TRY IT - Would you give again, exactly, the lines running from the line with "Inicie sesión en" to the end of the data below, both included?

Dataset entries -
Content starts
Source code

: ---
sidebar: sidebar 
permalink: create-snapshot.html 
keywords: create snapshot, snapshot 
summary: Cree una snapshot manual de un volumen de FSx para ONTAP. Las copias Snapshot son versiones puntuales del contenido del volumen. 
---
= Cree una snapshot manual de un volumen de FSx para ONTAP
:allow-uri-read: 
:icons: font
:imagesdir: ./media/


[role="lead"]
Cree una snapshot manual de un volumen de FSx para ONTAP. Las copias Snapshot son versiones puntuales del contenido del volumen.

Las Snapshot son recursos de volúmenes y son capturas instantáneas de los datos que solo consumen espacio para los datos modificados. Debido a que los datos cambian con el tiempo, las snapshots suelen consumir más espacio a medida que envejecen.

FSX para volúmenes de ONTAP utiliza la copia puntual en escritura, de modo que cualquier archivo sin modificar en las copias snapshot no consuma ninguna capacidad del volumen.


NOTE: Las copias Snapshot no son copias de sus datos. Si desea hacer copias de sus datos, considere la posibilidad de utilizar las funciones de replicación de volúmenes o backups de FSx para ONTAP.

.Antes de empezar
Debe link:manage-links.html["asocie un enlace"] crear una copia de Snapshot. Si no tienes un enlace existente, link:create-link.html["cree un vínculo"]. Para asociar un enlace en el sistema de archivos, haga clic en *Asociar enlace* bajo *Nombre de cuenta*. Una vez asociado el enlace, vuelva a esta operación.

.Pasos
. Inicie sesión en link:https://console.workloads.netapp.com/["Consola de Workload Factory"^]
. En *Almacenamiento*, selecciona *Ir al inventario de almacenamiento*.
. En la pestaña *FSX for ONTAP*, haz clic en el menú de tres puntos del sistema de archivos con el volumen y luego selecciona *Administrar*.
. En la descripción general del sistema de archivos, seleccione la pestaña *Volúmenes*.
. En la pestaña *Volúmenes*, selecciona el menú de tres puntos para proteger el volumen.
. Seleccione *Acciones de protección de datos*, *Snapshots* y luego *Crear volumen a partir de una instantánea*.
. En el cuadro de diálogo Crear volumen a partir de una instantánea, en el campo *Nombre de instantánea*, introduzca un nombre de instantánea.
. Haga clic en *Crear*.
Content ends
SOLUTION FOR THIS PROBLEM -
. Inicie sesión en link:https://console.workloads.netapp.com/["Consola de Workload Factory"^]
. En *Almacenamiento*, selecciona *Ir al inventario de almacenamiento*.
. En la pestaña *FSX for ONTAP*, haz clic en el menú de tres puntos del sistema de archivos con el volumen y luego selecciona *Administrar*.
. En la descripción general del sistema de archivos, seleccione la pestaña *Volúmenes*.
. En la pestaña *Volúmenes*, selecciona el menú de tres puntos para proteger el volumen.
. Seleccione *Acciones de protección de datos*, *Snapshots* y luego *Crear volumen a partir de una instantánea*.
. En el cuadro de diálogo Crear volumen a partir de una instantánea, en el campo *Nombre de instantánea*, introduzca un nombre de instantánea.
. Haga clic en *Crear*.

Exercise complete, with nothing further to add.